July 24 2013 02:14PM
The Vancouver Canucks addressed a bunch of fans concerns at their Summer Summit today. Whether it was the Heritage Classic, Mike Gillis' talks with Roberto Luongo, or John Tortorella giving an idea of what he'll bring to the team as head coach, the night has been filled with valuable information. Information that I'll leave to the regular's here at Canucks Army to deconstruct.
To me, the most important news of all? The Canucks announced that Pavel Bure's #10 will be raised to the rafters of Rogers Arena at some point next season, becoming the fourth player in team history to recieve the honour.
Growing up, and to this day, my main interest has been in the Toronto Maple Leafs (which is why you'll typically see me posting on the other coast of this fine network). But something that has lasted is the placing of the Canucks as a "second team". Throughout my life, Vancouver has always found away to have several of my favourite players in the league, a trend that started before I was even in school.

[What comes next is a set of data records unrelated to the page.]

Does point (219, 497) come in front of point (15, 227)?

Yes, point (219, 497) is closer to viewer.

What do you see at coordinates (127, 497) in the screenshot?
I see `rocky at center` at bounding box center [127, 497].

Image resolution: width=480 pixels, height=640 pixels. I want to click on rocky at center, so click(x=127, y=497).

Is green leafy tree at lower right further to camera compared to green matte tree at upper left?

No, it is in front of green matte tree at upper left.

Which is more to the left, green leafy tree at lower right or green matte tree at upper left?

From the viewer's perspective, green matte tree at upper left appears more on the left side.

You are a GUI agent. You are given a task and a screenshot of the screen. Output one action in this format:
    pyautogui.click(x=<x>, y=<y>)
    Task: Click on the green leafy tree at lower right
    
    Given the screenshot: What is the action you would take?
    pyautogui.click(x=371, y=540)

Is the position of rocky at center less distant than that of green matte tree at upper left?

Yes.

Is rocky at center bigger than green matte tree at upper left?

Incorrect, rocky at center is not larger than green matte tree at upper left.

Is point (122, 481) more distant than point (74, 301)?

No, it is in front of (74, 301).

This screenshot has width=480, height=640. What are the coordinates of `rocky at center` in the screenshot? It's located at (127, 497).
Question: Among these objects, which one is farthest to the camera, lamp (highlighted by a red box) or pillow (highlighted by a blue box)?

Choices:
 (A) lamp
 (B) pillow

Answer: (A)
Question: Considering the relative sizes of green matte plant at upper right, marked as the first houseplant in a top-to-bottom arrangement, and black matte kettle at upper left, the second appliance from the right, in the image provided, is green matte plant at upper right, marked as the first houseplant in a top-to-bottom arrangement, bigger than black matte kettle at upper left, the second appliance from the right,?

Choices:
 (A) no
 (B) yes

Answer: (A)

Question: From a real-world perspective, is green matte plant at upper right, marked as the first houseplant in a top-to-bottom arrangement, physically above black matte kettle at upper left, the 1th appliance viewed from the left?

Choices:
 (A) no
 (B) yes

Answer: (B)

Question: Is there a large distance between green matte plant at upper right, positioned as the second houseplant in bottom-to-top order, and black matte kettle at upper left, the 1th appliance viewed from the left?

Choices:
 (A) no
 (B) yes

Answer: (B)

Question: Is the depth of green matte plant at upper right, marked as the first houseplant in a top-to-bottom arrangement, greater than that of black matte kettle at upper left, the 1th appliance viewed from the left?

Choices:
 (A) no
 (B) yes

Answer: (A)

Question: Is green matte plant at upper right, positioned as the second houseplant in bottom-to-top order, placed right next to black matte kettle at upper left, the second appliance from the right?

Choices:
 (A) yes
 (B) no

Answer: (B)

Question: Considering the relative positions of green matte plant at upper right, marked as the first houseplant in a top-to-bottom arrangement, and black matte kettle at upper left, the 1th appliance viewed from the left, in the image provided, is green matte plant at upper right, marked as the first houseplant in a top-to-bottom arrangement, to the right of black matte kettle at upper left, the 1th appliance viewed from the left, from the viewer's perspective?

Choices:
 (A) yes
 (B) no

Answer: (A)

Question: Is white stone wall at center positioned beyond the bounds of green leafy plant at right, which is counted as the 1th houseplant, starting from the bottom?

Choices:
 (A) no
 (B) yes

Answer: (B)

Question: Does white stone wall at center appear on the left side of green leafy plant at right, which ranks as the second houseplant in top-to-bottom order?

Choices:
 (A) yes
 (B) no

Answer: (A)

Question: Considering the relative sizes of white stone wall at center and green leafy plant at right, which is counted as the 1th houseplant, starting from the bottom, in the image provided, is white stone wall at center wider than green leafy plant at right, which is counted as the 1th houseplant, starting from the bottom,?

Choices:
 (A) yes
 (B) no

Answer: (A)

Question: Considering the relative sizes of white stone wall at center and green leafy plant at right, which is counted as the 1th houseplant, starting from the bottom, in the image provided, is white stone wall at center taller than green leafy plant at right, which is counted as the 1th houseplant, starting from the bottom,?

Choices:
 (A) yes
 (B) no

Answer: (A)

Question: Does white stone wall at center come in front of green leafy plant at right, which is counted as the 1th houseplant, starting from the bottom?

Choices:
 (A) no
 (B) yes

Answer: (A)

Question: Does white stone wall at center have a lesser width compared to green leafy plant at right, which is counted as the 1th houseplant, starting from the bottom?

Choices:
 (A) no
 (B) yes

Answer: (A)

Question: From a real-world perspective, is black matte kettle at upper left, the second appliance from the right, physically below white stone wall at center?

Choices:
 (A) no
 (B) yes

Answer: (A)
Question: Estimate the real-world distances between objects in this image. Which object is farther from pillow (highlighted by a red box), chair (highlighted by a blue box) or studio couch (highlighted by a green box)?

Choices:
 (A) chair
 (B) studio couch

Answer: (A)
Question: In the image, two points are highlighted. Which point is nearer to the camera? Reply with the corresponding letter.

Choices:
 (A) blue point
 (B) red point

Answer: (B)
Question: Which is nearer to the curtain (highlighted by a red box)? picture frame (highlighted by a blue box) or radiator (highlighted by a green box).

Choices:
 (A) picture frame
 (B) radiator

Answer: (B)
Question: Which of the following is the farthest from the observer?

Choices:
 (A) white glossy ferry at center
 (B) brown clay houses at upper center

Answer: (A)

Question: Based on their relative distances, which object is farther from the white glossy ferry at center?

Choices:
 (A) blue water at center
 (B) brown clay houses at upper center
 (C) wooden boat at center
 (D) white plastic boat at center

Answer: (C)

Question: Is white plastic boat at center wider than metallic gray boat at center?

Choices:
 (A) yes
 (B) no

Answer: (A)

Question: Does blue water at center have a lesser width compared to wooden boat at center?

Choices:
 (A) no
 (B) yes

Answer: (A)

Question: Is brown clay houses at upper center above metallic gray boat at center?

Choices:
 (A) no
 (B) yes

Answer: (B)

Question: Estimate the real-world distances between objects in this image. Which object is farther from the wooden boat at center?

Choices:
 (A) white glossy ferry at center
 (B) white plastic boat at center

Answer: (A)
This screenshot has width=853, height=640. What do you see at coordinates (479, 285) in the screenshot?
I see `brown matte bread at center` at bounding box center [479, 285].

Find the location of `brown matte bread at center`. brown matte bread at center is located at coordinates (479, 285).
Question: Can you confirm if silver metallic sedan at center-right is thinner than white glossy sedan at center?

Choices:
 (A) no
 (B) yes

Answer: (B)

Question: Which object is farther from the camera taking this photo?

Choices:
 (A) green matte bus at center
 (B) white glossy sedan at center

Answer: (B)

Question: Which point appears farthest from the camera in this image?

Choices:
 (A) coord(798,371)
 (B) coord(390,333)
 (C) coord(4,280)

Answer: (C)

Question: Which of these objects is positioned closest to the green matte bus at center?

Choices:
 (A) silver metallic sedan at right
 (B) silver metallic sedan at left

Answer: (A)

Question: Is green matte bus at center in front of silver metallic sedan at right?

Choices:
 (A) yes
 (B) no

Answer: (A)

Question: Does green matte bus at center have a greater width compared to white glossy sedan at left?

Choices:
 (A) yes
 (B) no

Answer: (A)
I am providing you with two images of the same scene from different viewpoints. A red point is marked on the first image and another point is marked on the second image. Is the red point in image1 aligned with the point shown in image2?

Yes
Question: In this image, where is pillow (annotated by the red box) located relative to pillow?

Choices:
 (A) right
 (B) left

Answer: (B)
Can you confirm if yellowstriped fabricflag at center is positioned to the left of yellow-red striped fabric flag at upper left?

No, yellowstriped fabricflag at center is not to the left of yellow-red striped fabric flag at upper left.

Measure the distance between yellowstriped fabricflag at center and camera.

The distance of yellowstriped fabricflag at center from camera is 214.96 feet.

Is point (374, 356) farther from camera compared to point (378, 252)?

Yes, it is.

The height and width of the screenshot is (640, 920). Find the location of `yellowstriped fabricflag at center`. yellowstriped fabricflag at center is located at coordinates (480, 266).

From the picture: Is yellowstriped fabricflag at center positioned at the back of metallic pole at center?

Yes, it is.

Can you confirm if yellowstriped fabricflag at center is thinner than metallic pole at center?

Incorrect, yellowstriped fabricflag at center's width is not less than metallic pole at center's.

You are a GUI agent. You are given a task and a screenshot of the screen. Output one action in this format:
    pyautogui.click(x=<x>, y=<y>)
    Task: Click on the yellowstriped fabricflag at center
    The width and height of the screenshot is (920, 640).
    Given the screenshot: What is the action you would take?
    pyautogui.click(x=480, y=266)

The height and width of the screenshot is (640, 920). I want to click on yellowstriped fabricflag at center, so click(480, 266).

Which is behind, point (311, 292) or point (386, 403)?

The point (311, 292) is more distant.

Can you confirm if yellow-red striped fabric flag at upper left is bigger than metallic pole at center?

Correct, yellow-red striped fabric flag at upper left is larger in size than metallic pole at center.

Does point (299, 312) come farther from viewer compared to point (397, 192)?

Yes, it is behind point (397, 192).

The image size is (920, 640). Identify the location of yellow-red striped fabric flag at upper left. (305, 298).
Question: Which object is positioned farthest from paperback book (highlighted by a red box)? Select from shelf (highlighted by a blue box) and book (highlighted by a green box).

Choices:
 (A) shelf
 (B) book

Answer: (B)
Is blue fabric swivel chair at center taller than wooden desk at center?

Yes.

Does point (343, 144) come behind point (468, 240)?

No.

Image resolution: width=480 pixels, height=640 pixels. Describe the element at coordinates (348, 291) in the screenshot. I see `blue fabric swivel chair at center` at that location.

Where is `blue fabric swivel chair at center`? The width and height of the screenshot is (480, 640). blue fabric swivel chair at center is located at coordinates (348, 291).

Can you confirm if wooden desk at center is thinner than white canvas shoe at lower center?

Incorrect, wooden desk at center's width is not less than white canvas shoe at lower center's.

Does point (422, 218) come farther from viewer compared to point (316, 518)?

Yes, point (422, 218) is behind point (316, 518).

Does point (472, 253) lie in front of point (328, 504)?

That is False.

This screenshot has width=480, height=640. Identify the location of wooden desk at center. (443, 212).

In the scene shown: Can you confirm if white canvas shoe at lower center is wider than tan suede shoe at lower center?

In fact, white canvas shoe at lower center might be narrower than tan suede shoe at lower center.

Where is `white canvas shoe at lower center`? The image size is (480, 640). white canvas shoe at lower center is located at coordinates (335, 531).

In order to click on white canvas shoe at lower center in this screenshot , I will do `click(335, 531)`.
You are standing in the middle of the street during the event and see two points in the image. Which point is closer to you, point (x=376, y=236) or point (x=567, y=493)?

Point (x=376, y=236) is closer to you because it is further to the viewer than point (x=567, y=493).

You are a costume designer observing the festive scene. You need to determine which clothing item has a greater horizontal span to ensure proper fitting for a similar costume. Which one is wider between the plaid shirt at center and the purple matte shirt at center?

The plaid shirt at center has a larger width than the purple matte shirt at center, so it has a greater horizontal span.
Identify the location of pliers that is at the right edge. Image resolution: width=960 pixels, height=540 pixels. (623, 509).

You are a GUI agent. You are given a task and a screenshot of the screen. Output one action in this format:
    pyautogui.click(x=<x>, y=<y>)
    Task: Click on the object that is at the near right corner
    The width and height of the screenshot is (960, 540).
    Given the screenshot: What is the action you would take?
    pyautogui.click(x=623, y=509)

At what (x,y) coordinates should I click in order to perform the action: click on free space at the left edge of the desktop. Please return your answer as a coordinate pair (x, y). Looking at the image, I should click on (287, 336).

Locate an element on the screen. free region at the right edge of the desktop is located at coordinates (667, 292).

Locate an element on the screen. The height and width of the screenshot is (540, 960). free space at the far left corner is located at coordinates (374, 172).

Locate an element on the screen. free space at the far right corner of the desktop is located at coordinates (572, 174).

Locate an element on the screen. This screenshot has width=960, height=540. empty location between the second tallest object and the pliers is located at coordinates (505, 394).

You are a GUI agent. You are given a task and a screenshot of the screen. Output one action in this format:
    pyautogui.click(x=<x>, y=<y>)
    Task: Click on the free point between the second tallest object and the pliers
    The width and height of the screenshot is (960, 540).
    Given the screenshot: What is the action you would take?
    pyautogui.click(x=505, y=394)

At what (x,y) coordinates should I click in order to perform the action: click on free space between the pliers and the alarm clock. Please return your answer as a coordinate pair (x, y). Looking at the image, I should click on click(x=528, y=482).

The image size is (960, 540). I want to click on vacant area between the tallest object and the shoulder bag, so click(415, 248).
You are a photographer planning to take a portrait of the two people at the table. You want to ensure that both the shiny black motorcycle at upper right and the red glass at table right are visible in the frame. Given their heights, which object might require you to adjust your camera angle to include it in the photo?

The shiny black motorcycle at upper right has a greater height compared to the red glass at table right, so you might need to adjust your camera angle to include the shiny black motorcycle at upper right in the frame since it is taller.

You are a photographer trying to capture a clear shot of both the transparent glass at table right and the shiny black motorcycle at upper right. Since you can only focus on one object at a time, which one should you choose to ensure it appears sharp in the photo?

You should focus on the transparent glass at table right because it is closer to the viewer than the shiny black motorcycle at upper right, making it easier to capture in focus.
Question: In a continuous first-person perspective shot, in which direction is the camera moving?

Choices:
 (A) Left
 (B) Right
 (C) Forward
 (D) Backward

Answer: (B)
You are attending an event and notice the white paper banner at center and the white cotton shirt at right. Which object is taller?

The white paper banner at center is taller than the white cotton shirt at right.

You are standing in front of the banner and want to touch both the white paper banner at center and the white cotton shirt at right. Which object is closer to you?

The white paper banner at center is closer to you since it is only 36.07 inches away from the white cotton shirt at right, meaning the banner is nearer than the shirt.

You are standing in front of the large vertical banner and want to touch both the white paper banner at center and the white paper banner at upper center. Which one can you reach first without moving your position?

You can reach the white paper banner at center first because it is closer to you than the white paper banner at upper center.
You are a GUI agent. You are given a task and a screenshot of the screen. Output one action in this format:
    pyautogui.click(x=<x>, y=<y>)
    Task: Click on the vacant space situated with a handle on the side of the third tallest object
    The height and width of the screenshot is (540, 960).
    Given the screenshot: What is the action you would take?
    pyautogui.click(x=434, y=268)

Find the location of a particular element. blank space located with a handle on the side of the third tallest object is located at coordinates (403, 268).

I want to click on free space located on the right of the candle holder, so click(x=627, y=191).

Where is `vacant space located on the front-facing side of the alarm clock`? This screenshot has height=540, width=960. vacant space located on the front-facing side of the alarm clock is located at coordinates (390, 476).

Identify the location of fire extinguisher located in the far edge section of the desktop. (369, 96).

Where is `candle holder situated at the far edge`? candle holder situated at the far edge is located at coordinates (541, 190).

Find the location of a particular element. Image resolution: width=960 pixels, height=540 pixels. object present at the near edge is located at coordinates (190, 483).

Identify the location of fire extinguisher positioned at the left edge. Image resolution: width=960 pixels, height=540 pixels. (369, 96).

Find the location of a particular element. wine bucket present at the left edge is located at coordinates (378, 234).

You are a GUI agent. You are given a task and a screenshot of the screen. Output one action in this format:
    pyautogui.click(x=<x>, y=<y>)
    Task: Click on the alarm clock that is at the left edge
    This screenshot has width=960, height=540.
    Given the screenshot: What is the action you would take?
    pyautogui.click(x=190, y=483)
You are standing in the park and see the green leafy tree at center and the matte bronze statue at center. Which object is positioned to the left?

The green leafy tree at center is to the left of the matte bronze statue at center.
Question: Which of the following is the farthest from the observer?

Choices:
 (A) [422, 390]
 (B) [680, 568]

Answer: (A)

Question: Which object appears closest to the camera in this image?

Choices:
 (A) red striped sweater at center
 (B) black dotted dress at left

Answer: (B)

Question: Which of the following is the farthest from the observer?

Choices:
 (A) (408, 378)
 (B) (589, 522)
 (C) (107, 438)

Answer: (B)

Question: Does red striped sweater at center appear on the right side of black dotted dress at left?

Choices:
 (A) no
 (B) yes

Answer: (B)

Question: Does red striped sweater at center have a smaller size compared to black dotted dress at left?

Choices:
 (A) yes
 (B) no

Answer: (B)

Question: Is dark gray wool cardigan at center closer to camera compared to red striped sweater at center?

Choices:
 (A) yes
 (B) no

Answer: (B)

Yes, times were generally good for the Leafs in the early/mid 90's. But at that age, my knowledge was as follows: scoring more is good, chocolate milk was the best accessory to watching a game on television, and the guy who could get away from the other team was the one to cheer for.
In particular, the team who's logo looked like a bowl of spaghetti had a guy who did that better than anybody else, passing by his enemies in the blink of an eye, usually getting ready to celebrate the awesome conclusion. The easy to pronounce last name was just the icing on the cake.
I learned a lot of things about hockey, on and off the ice because of him. It took didn't take me long to figure out every penalty in the book, as opponents tried anything they possibly could (with more tolerance than the present day) to slow him down. His brief number change to 96 lead to me learning about what European players had to go through to cross the pond. His subsequent injury-ridden season, and disapparance from the morning highlights was a realization that my superheroes weren't neccessarily superhuman. His hold out and trade to Florida showed me that teams were much more complicated than a bunch of guys who wanted to play hockey against each other. Even after he left, his time in Florida was a crash course in what a great player looks like with bad teammates, and his time in New York was key in me learning about the financial side of the game and why a team full of big names doesn't necessarily work.
From the moment he retired, I never wanted to see another Canuck wear #10 again. Of course, this came from the mind of a biased pre-teen, whose grasp of the situations surrounding him, while better than most at my age, wasn't up to par. So I rolled my eyes as players were allowed to wear it after the fact, and as years passed with no news. As I've grown older, the circumstances became more understandable to me, but even still, there's no way you can argue to me that this is the wrong decision.
Bure's departure clearly separates him off the ice from Stan Smyl, Trevor Linden, and Markus Naslund (who kept me interested in Vancouver after Pavel's departure). Those three were Canucks through and through. Smyl played out his entire career here, Linden's departure was a trade in the midst of a disaster, which still managed to give long term gain to the team, and Naslund left when his role was beginning to diminish. Whether he was right or not, Bure still loses a lot of status in the city for his breaking point coming at the peak of his career, and not playing through the process.
But all the same, we're still talking about the most skilled, most talented, and certainly most exciting player to ever play for the Vancouver Canucks. His franchise single season goal has only been equaled by himself, a longer career here would've seen him smash most of the team's offensive records, and anything resembling a team award was basically his for the taking. Every year other than his rookie year, he represented the Canucks as an NHL All-Star. When you think of the 90's Canucks, he's one of the first people every Canucks fans wax nostalgic about, but definitely the first that everybody else did. Most importantly; he truly but the team on the map, both within the city, and across the league.
Now that the fences have been mended between the team and the Russian Rocket, this is a no brainer. The only question now, is when? Personally, I think it has to be on November 5th. That would be the 22nd anniversary of his first NHL game, against the Winnipeg Jets. Now, they aren't facing the current Jets, but they are facing the Phoenix Coyotes, the team that is technically the same franchise, adding icing to the cake.
No matter what day they choose, it's going to be a well deserved night to remember.